■ **Exercise goal**: Copy each of the rows below with every character unchanged. Leave the pictures out.

■ **Records**:
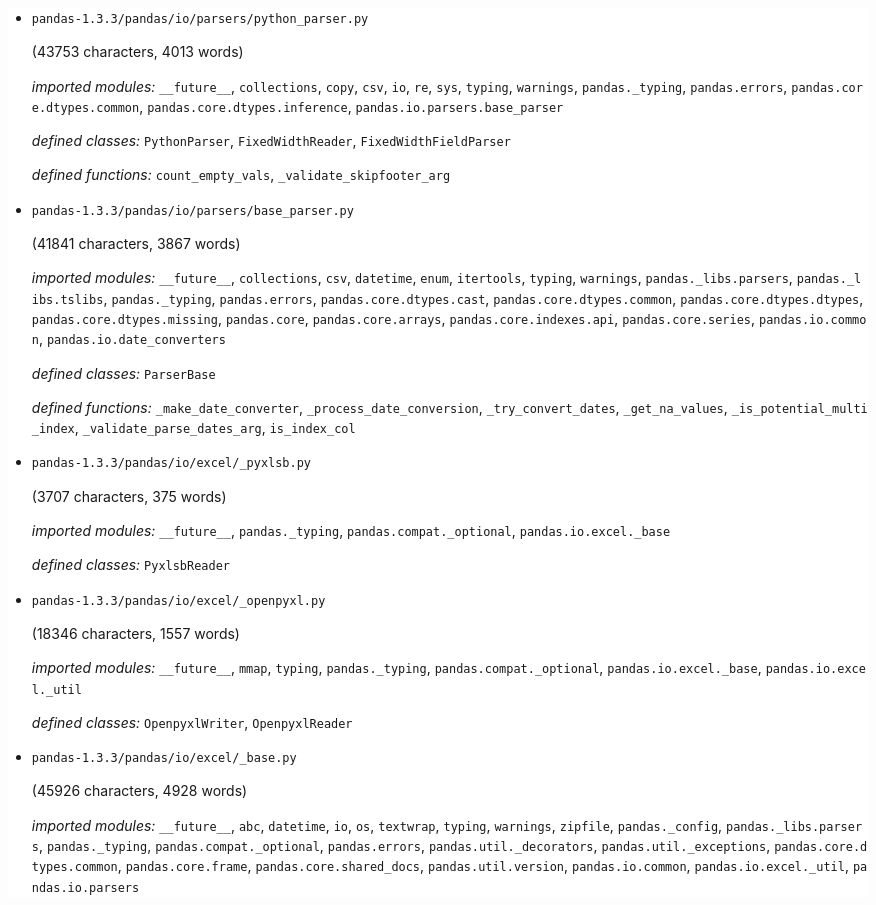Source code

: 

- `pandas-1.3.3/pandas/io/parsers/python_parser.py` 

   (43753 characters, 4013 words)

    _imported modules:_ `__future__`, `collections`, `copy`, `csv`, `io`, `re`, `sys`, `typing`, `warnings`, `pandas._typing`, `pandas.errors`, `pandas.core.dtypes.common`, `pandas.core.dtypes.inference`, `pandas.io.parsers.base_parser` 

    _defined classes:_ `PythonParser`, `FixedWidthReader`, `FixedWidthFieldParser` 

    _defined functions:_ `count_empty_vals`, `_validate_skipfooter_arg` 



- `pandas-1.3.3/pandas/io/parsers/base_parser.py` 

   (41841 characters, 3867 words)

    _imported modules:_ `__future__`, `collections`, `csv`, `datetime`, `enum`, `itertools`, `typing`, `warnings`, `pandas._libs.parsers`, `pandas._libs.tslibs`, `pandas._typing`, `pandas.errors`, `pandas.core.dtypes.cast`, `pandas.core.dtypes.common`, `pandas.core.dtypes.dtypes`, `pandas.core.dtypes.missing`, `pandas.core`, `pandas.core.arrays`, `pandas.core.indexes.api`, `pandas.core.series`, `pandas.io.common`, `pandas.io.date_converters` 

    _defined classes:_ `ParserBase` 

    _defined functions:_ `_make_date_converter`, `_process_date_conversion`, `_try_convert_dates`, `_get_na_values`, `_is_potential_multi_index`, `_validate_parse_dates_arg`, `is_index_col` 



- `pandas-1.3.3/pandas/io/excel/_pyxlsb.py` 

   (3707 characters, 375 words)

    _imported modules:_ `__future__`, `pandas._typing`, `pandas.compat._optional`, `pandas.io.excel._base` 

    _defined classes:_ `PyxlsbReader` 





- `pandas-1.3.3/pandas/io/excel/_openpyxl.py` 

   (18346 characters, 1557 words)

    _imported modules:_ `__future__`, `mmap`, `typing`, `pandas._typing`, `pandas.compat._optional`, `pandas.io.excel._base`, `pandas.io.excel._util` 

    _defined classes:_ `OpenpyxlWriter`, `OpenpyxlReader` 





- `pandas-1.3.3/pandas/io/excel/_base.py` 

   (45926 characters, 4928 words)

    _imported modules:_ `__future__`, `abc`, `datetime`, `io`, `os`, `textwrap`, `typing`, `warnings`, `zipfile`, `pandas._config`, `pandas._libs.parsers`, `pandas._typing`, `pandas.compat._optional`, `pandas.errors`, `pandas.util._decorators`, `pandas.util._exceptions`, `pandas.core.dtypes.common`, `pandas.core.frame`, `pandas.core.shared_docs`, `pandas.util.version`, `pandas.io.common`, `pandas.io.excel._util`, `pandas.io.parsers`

■ **Output for this task**:
Source code

: 

- `pandas-1.3.3/pandas/io/parsers/python_parser.py` 

   (43753 characters, 4013 words)

    _imported modules:_ `__future__`, `collections`, `copy`, `csv`, `io`, `re`, `sys`, `typing`, `warnings`, `pandas._typing`, `pandas.errors`, `pandas.core.dtypes.common`, `pandas.core.dtypes.inference`, `pandas.io.parsers.base_parser` 

    _defined classes:_ `PythonParser`, `FixedWidthReader`, `FixedWidthFieldParser` 

    _defined functions:_ `count_empty_vals`, `_validate_skipfooter_arg` 



- `pandas-1.3.3/pandas/io/parsers/base_parser.py` 

   (41841 characters, 3867 words)

    _imported modules:_ `__future__`, `collections`, `csv`, `datetime`, `enum`, `itertools`, `typing`, `warnings`, `pandas._libs.parsers`, `pandas._libs.tslibs`, `pandas._typing`, `pandas.errors`, `pandas.core.dtypes.cast`, `pandas.core.dtypes.common`, `pandas.core.dtypes.dtypes`, `pandas.core.dtypes.missing`, `pandas.core`, `pandas.core.arrays`, `pandas.core.indexes.api`, `pandas.core.series`, `pandas.io.common`, `pandas.io.date_converters` 

    _defined classes:_ `ParserBase` 

    _defined functions:_ `_make_date_converter`, `_process_date_conversion`, `_try_convert_dates`, `_get_na_values`, `_is_potential_multi_index`, `_validate_parse_dates_arg`, `is_index_col` 



- `pandas-1.3.3/pandas/io/excel/_pyxlsb.py` 

   (3707 characters, 375 words)

    _imported modules:_ `__future__`, `pandas._typing`, `pandas.compat._optional`, `pandas.io.excel._base` 

    _defined classes:_ `PyxlsbReader` 





- `pandas-1.3.3/pandas/io/excel/_openpyxl.py` 

   (18346 characters, 1557 words)

    _imported modules:_ `__future__`, `mmap`, `typing`, `pandas._typing`, `pandas.compat._optional`, `pandas.io.excel._base`, `pandas.io.excel._util` 

    _defined classes:_ `OpenpyxlWriter`, `OpenpyxlReader` 





- `pandas-1.3.3/pandas/io/excel/_base.py` 

   (45926 characters, 4928 words)

    _imported modules:_ `__future__`, `abc`, `datetime`, `io`, `os`, `textwrap`, `typing`, `warnings`, `zipfile`, `pandas._config`, `pandas._libs.parsers`, `pandas._typing`, `pandas.compat._optional`, `pandas.errors`, `pandas.util._decorators`, `pandas.util._exceptions`, `pandas.core.dtypes.common`, `pandas.core.frame`, `pandas.core.shared_docs`, `pandas.util.version`, `pandas.io.common`, `pandas.io.excel._util`, `pandas.io.parsers`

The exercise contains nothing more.